State and national leaders warn that the Supreme Court’s recent rulings have left America with a patchwork system, with some states restricting abortion and others becoming destinations for women seeking the procedure.

Massachusetts Gov. Maura Healey (D) on Monday took executive action to preemptively protect access to emergency abortions in the state in case the Supreme Court struck down EMTALA.

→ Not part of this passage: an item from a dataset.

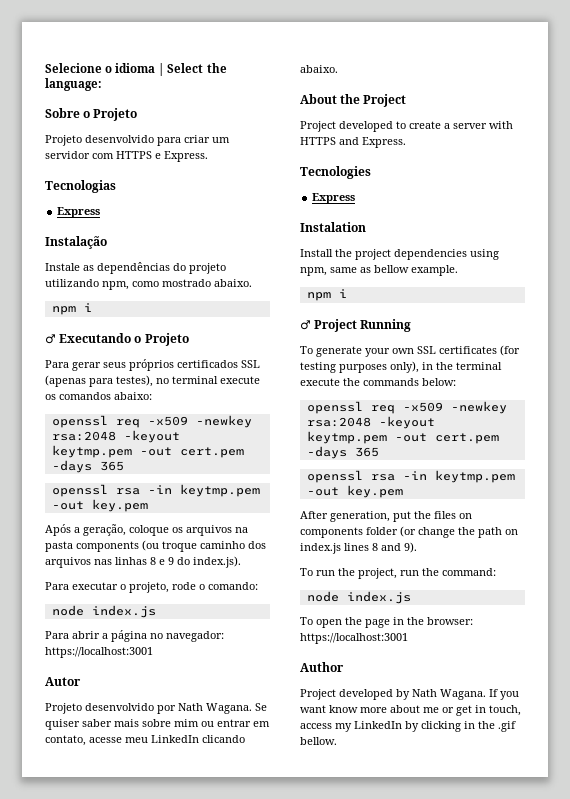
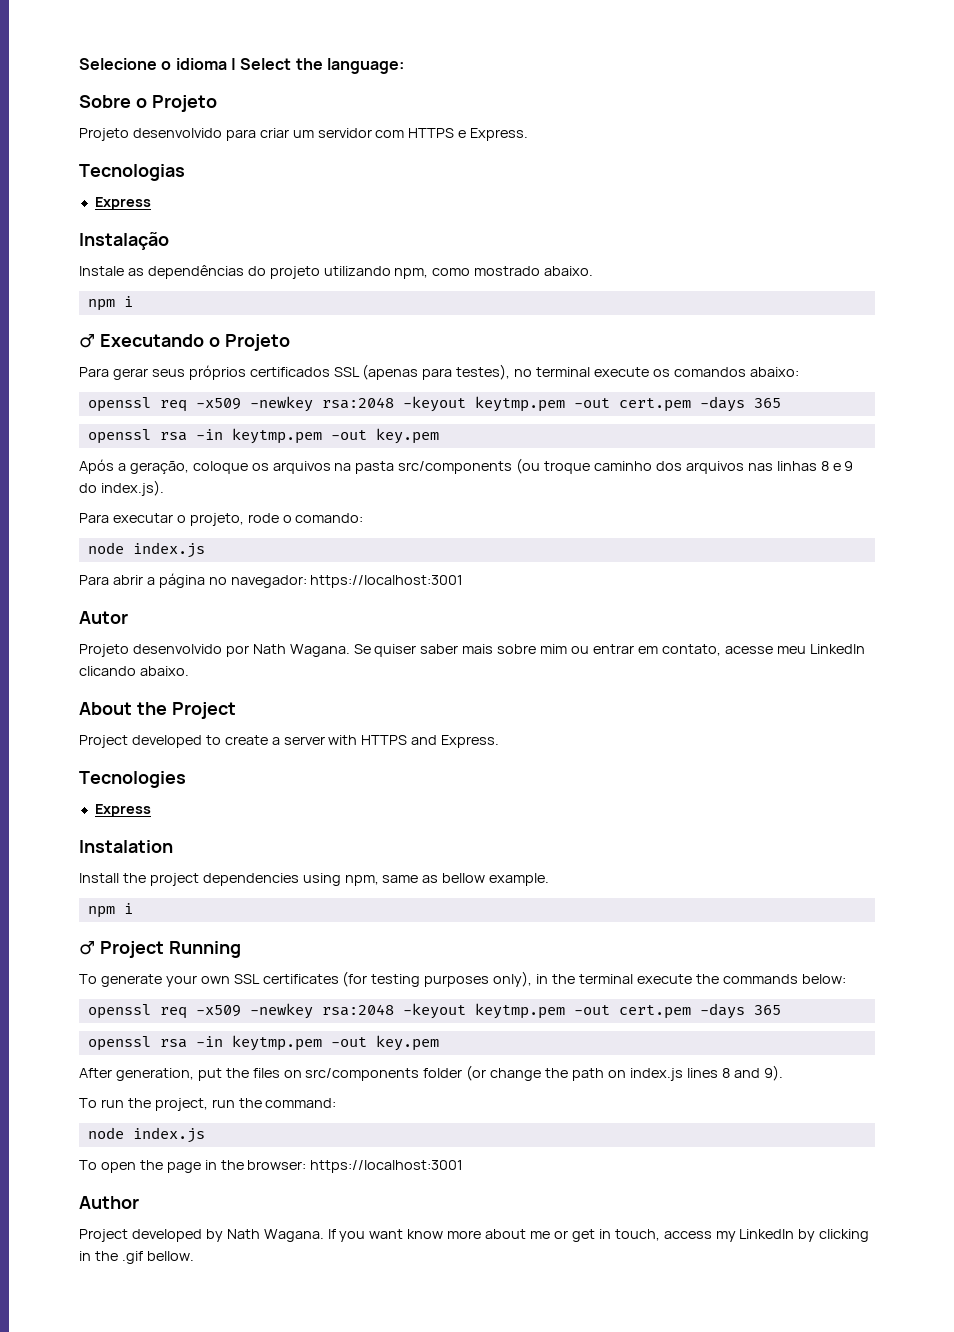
[76,541,139,552] components -> [398,461,513,474] src/components
[300,527,363,538] components -> [305,1068,420,1081] src/components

“We’ve already seen women pushed to the brink of death because they’re not allowed to receive lifesaving emergency treatment,” Healey said in an interview Wednesday. “It’s just really important that in states like Massachusetts, we be really clear about our laws, and that we’re going to protect patients and providers.”

Many patients say clarity is desperately needed, two years after Roe was struck down and replaced by a confounding mix of state abortion bans and often-overlooked federal guidance.

In February, Norris-De La Cruz was ultimately treated for her ectopic pregnancy at a different hospital in Texas, after her best friend referred her to her own OB/GYN. Norris-De La Cruz was rushed into emergency surgery after her pregnancy had already started to rupture, according to medical records and an interview with her doctor.

Norris-De La Cruz said she thinks about the episode all the time.

“If I hadn’t had fate intervene, I would have died,” she said.

The Supreme Court ruling has left her thinking about all the other women who will find themselves in similar situations, she said, with no federal law to protect them.

“It makes me wonder, ‘When will enough be enough?’” she said. “They had an option to save women and they’re choosing not to.”